[Passage for review]

While admittedly, there is some kernel of truth to the above argument, to say that activism is always effective in bringing about change is too sweeping of a statement as it fails to consider the factors that may render activism ineffective.
Factors such as the way a cause is championed, gaps between institutionalized intentions and grassroots education, as well as a country’s own receptivity all affect the successes of activism in effective change.
Hence, considering the shifts in methods of activism, it can be conceded that activism today is for the most part all bark and no bite. Today, greater social media usage is a double-edged sword.
Even though social media is a faster and more efficient way to raise awareness, it can also give rise to ‘clicktivism’ or token activism where proclaimed activists showed their support through mere reposting of posts or stories, liking posts, and tweets all without actually knowing what or how to show true support.
Bringing back the well-known aforementioned example of the BLM movement, #BlackoutTuesday was dubbed “an online symbol for non-activists” by an Australian journal, ‘The Conversation.
- Though originally gestures of solidarity with protests against police killings, #BlackoutTuesdays drowned out vital information related to demonstrations, financial donations, and documentation of racial violence by police.
- These black squares, through a sign of activism, when done without thought can do more harm than good.

[Action item A]
Output the part of the passage on activism starting with "Even though social" and going on through "harm than good.".
[Action item B]
List every factor that the passage on activism names as affecting whether activism succeeds in bringing about change.
[Action item C]
Resume the passage on activism and social media after its final sentence.

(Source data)
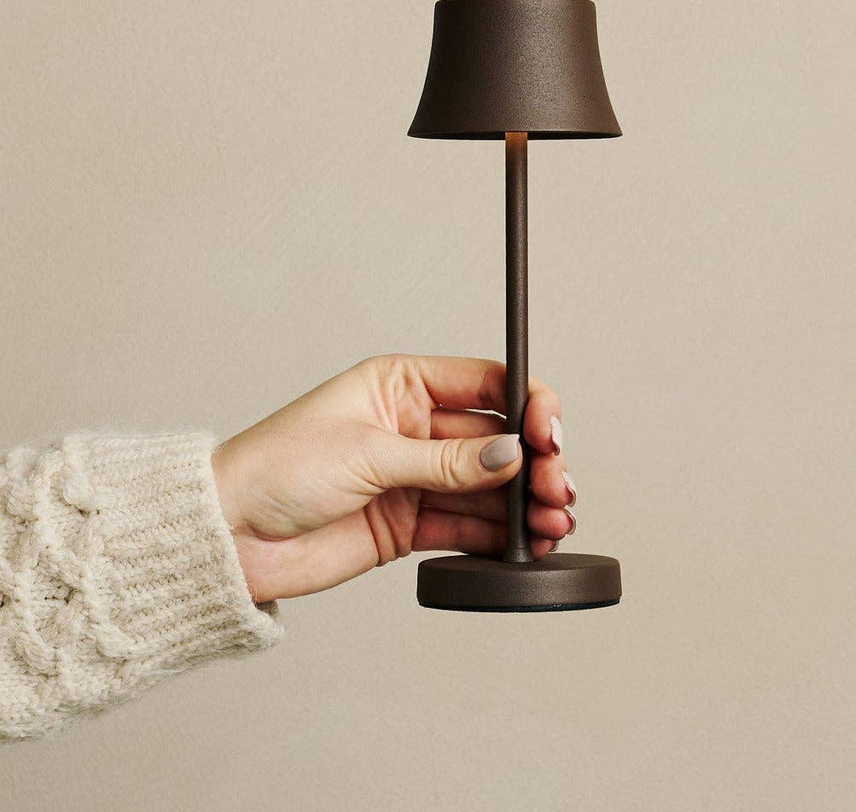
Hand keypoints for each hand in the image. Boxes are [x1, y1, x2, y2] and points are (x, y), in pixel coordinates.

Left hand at [212, 354, 575, 601]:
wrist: (229, 535)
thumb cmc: (277, 468)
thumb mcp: (370, 453)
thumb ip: (448, 460)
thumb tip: (512, 453)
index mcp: (401, 385)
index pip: (484, 383)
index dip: (526, 403)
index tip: (548, 431)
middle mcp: (413, 427)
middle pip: (495, 437)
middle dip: (533, 460)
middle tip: (556, 486)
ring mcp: (414, 477)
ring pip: (488, 485)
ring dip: (524, 502)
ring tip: (555, 521)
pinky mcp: (409, 523)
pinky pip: (467, 525)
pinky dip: (500, 535)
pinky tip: (527, 541)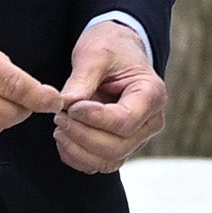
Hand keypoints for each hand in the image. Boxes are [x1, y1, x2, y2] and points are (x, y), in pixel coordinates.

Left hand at [52, 20, 165, 172]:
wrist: (117, 52)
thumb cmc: (111, 48)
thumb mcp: (95, 54)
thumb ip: (82, 80)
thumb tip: (65, 105)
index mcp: (152, 95)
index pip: (125, 121)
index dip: (94, 119)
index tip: (71, 107)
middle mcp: (150, 122)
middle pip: (118, 146)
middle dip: (82, 135)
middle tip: (59, 116)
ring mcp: (137, 138)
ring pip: (109, 160)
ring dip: (78, 149)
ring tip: (59, 125)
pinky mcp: (121, 146)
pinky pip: (99, 164)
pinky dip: (77, 157)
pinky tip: (63, 137)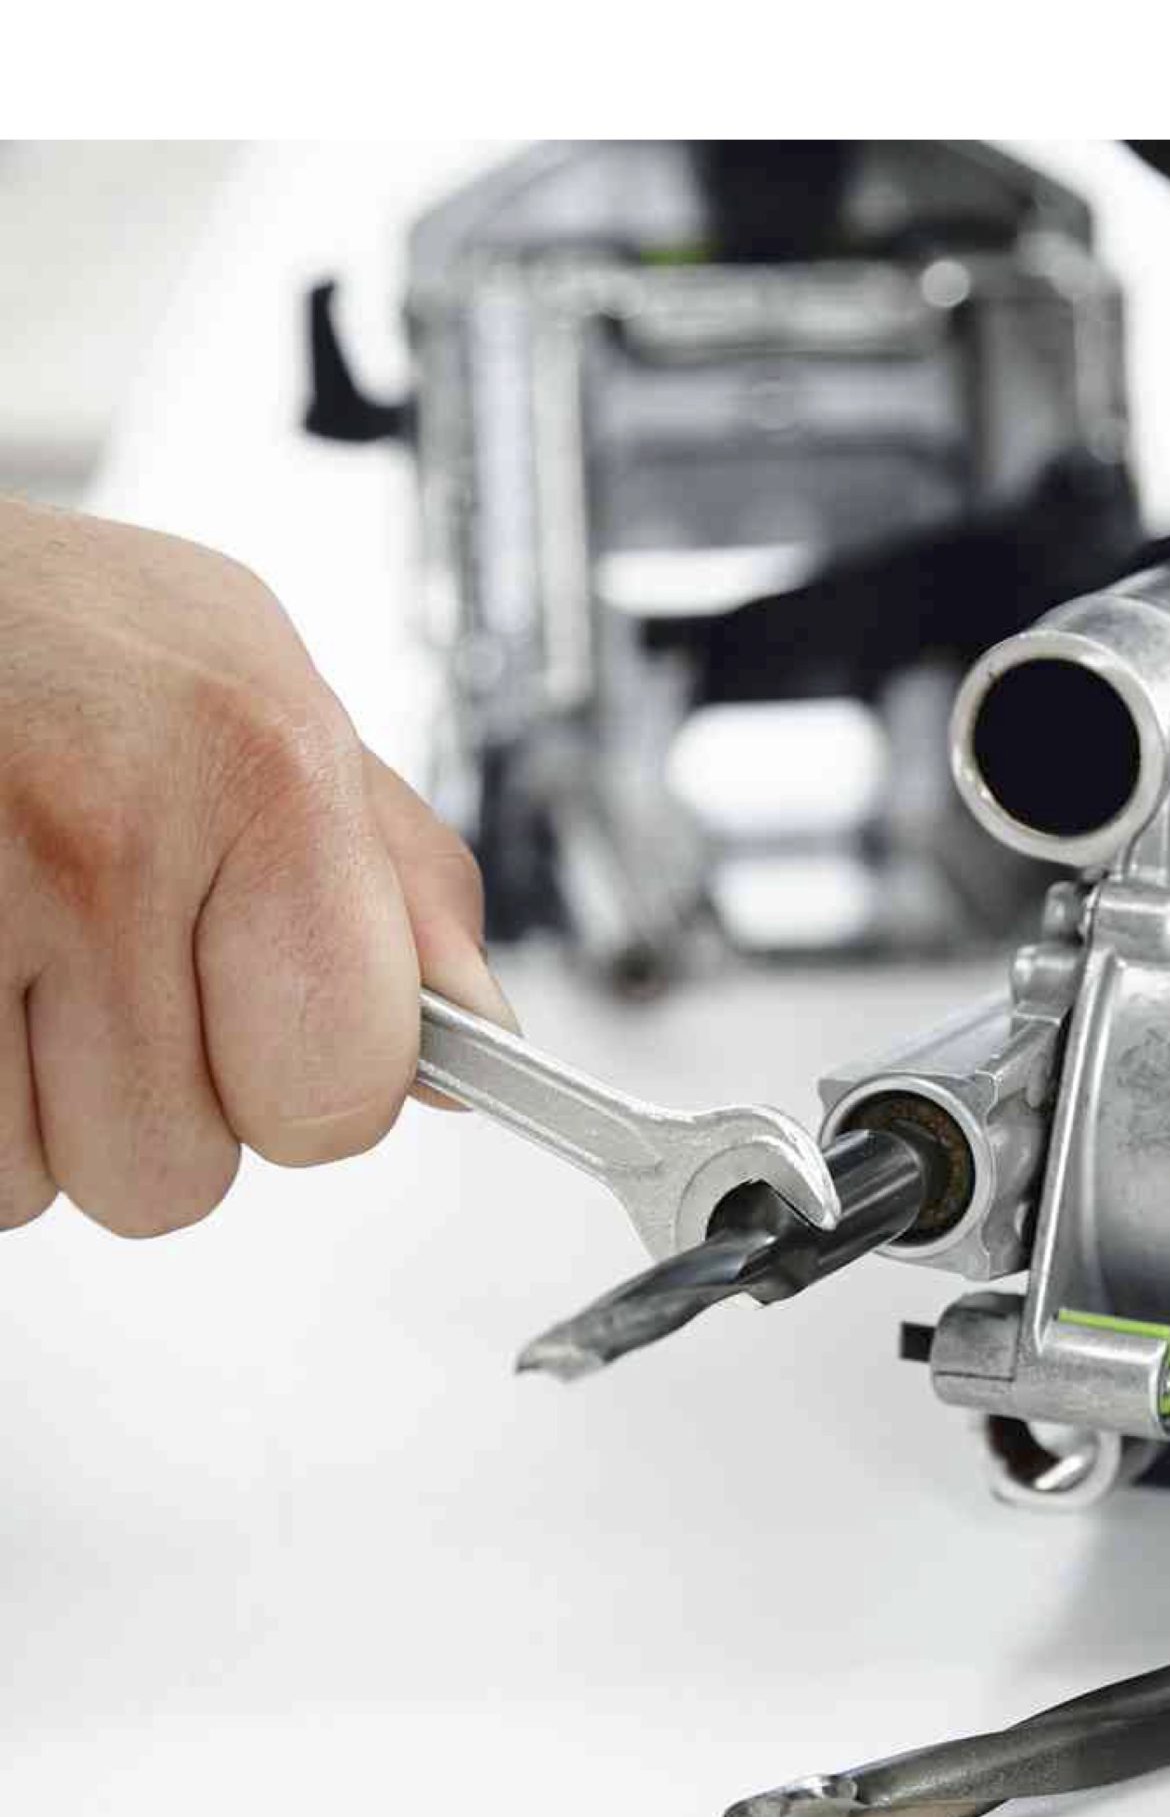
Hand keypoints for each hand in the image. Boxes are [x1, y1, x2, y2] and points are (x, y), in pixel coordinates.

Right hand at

[Written answer A]
Even though social media is a faster and more efficient way to raise awareness, it can also give rise to ‘clicktivism’ or token activism where proclaimed activists showed their support through mere reposting of posts or stories, liking posts, and tweets all without actually knowing what or how to show true support.
Bringing back the well-known aforementioned example of the BLM movement, #BlackoutTuesday was dubbed “an online symbol for non-activists” by an Australian journal, ‘The Conversation.
- Though originally gestures of solidarity with protests against police killings, #BlackoutTuesdays drowned out vital information related to demonstrations, financial donations, and documentation of racial violence by police.
- These black squares, through a sign of activism, when done without thought can do more harm than good.

[Written answer B]
- The way a cause is championed
- Gaps between institutionalized intentions and grassroots education
- A country's own receptivity

[Written answer C]
As I scrolled through my own Instagram page, it is sad to see that many of these creators, celebrities, and even the average Joe posted these black squares for a few hours and then continued on with their lives. Single, one-time gestures are proof that activism may be slowly and surely evolving into “all bark and no bite” where no real and lasting change can be made.
On an organizational level, many companies are seen to change their logos or brand designs during the month of June - pride month. Often including rainbows to show solidarity or releasing rainbow-themed merchandise and products.
A Harvard Business Review “Your rainbow logo doesn’t make you an ally” called out ‘rainbow capitalism’, a term coined to describe how LGBTQ+ symbolism is being wielded by companies to heighten consumerism without leading to meaningful improvements for the LGBTQ+ communities.
A month-long donation or one month of selling ‘pride’ products does not affect lasting change. For icons like Marsha P. Davis and Sylvia Rivera, queer, trans people of color who put pride on the radar in the ‘60s and ‘70s, would be priced out of the very corporate merchandise created as a gesture of solitude of the community. This is especially noteworthy because such performative activism leverages the community to push corporate merchandise without actually showing that they truly care and stand in support of these groups.
Furthermore, the gap in institutional and grassroots education has resulted in activism being more bark than bite today. We all know about ‘cancel-culture’ and boycotting companies due to a rise in the need for accountability leading to social change.
These types of activism aim to de-platform companies, creators, and celebrities so that they are forced to take accountability for their actions. However, when individuals are not fully aware of the harm done by certain companies but are quick to jump on bandwagons, claiming that these companies or individuals should be punished, it leads to innocent lives being affected.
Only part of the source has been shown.